There are a lot of reports throughout the forums each year, fall & spring of band harvests. Just the sheer amount of snows on this continent would make them a rare shoot.

There seems to be more juvie bands also.


----------



## kaiserduckhelm (May 26, 2005)

Zekeland said:


> There seems to be more juvie bands also.

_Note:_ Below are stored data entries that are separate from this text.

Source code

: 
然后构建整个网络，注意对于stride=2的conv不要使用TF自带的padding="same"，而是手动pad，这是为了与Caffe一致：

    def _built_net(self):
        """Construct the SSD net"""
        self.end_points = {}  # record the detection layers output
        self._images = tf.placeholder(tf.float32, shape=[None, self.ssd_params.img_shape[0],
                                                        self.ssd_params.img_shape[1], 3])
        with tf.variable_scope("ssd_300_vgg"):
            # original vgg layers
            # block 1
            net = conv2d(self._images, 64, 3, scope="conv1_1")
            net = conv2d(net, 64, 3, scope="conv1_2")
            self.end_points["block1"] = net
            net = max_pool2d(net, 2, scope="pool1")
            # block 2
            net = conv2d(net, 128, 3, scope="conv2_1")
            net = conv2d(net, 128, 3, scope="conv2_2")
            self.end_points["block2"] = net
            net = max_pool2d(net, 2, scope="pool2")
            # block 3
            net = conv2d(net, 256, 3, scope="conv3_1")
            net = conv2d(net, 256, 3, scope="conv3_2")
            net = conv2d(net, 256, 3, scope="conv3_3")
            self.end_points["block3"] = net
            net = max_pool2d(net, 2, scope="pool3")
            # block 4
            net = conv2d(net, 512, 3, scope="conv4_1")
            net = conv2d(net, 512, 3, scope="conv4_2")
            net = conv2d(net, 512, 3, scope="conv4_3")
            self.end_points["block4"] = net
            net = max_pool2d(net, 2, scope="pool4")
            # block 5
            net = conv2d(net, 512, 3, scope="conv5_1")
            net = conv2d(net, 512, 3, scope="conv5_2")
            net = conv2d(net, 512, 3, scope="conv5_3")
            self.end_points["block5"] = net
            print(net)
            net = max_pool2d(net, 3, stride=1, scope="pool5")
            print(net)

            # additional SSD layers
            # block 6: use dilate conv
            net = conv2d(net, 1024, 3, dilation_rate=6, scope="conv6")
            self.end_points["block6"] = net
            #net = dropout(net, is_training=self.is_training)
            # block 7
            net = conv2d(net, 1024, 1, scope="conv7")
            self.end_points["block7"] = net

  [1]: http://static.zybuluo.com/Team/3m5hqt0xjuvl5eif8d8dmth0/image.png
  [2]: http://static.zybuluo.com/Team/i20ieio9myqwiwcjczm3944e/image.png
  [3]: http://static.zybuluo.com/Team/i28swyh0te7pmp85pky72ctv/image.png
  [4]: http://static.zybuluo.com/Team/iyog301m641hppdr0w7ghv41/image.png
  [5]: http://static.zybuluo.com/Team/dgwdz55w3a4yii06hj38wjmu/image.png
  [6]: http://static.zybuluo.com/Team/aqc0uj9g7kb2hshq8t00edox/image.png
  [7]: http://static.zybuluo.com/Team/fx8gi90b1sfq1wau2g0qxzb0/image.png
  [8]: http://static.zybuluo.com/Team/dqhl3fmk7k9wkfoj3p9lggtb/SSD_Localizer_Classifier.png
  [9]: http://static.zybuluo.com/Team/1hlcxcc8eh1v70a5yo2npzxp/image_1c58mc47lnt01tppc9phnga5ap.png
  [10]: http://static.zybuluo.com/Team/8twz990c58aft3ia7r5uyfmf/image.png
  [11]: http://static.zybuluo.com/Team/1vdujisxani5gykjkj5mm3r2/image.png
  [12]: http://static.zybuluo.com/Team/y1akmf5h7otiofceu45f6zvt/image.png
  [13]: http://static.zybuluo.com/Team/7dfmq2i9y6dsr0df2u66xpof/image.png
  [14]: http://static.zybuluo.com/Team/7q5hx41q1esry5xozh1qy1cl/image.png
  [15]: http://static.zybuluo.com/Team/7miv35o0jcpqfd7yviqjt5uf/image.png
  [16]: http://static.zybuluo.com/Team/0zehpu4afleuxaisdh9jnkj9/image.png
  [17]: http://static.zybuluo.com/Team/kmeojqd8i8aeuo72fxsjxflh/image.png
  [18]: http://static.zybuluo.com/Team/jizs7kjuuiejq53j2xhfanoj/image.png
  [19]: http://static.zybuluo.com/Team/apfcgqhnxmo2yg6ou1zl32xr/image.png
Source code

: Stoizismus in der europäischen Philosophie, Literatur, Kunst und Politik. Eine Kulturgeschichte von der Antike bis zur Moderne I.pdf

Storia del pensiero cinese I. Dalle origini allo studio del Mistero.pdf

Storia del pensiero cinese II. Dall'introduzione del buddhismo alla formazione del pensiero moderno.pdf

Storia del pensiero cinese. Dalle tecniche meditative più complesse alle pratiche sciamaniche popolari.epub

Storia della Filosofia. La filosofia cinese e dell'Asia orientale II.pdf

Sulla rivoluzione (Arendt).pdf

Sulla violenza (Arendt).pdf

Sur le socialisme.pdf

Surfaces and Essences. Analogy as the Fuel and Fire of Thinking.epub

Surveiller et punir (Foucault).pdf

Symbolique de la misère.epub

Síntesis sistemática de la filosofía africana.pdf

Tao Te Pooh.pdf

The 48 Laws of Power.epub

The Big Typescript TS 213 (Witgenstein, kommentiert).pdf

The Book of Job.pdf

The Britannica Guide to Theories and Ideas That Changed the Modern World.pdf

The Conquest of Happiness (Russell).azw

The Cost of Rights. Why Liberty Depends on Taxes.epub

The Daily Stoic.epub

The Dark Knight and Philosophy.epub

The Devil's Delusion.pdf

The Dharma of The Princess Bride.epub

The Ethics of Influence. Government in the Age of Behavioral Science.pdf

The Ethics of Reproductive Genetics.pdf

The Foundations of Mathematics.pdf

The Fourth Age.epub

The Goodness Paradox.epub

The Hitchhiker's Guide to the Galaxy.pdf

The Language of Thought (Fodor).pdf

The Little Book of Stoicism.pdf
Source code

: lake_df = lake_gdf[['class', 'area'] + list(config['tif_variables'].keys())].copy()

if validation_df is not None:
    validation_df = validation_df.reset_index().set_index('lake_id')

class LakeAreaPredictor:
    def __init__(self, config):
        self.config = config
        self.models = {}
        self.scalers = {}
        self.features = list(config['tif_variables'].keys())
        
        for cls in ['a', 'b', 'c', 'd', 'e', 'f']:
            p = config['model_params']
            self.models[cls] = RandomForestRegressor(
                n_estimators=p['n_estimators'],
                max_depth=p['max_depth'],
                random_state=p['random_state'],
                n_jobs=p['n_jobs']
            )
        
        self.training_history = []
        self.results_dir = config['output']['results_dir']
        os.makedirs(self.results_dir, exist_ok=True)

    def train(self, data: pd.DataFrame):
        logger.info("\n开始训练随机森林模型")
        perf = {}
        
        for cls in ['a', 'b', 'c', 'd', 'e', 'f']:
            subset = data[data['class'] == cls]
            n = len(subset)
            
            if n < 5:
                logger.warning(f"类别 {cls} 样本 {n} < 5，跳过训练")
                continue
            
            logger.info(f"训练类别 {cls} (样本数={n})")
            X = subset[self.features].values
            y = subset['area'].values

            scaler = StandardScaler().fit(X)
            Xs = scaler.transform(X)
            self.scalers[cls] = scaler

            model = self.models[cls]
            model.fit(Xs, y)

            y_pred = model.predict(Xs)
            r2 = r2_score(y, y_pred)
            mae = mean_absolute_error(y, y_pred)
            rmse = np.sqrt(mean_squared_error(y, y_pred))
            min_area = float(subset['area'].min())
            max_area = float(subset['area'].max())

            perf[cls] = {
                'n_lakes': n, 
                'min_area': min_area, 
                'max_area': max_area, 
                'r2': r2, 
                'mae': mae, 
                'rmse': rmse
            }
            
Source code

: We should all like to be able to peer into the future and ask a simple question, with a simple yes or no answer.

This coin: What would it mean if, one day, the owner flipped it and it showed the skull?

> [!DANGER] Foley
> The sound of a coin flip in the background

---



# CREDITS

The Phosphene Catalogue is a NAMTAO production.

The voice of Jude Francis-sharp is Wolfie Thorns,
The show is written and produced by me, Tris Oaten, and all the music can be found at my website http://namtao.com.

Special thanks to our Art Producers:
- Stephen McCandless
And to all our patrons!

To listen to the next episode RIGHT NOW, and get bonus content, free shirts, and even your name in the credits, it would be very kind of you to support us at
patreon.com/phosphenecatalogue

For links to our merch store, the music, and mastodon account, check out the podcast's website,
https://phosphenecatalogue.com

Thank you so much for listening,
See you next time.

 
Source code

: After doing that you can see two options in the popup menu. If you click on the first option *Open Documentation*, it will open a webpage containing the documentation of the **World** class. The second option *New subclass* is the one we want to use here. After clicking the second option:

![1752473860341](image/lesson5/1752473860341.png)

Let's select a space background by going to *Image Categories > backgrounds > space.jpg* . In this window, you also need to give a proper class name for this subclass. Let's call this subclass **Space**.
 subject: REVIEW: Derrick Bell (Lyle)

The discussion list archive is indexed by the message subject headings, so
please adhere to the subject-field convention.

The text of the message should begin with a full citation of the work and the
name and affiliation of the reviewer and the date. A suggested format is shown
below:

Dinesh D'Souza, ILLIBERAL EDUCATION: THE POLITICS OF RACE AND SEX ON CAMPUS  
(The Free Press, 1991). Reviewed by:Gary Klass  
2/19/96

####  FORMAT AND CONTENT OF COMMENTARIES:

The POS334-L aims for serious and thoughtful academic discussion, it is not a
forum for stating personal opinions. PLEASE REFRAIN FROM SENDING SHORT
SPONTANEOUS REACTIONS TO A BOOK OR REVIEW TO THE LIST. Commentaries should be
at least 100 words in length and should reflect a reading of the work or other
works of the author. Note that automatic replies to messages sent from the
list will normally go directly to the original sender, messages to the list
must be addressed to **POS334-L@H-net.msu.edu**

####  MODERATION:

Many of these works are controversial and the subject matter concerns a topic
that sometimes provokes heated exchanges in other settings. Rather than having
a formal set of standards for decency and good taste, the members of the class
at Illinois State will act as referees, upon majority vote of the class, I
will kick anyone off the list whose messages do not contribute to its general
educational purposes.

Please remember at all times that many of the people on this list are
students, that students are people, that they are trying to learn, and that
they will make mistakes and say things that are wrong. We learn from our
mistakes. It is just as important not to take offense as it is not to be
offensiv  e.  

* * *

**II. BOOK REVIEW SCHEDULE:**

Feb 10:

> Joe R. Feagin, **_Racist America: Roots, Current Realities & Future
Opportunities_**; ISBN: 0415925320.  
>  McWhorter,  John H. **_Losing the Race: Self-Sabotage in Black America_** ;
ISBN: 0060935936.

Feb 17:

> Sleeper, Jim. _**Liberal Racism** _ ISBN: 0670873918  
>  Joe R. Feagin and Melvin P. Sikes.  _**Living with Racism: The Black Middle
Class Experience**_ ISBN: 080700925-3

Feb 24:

Probably because more juvies get shot.


----------



## PJ (Oct 1, 2002)

I think there are much more adult bands now that they don't band snows like they did 3-5 years ago. As far as a ratio, I have heard 1 in 100 kicked around quite a bit.


----------



## IAsnow goose (Jan 24, 2007)

It seems to be around 1 to 250 for us. That's why it's taken us a year or two to start seeing them


----------



## lakerwaterfowler (Jan 28, 2006)

It really varied for my ground the past two years. Two years ago we shot around 150 with no bands. Then this past spring we shot 230 with 5 bands. And 3 came from 12 birds one weekend! All I have to say is that its all luck in my book!


----------



## fungalsnowgoose (Sep 11, 2004)

I see them about 1 in 500 or even less


----------



## goosehunter21 (May 18, 2004)

Im still looking to shoot one seems like im about 0 in 3000 in the last 3
years


----------



## ValleyCityHunter2008 (Jan 13, 2008)

Yep no luck here eather i go out looking at large lake fulls of geese with a high powered scope and i still don't see any geese with bands on their necks. So in my book their few and far between.


----------



## bandman (Feb 13, 2006)

> i go out looking at large lake fulls of geese with a high powered scope


I'll go ahead and recommend a spotting scope or good binocs instead. (Unless you don't have the scope mounted on a rifle that is.) Just a little head's up. :wink:

We had a buck running across the field one year and when the warden approached us he tried accusing my buddy of shooting at it when he had a doe tag. I didn't like how the warden handled it (trying to use intimidation), and over-using his power of assumption. It was a lot of bs and just goes to show how and what they can assume when you're using your scope to magnify.


----------



## goosebusters (Jan 12, 2006)

Like it was said earlier it is completely luck for the most part. Some groups have it some don't. During the year of 2007 the 3 guys that make up our crew shot 213 snows and blues and of which 2 were banded. One from the spring that was 13 years old and one from the fall that was banded 2 months earlier and was too young to fly when banded. We only shot 4 S&Bs that hunt and one of them was banded so as you can see it just comes down to shooting the right birds. You can take this information however you want. I know some guys that have shot hundreds of them and never got a band.


----------



## ValleyCityHunter2008 (Jan 13, 2008)

bandman said:


> > i go out looking at large lake fulls of geese with a high powered scope
> 
> 
> I'll go ahead and recommend a spotting scope or good binocs instead. (Unless you don't have the scope mounted on a rifle that is.) Just a little head's up. :wink:
> ...


Ya i ment a pair of binoculars but i could see why a game warden would get mad about something like that after all it's their job.


----------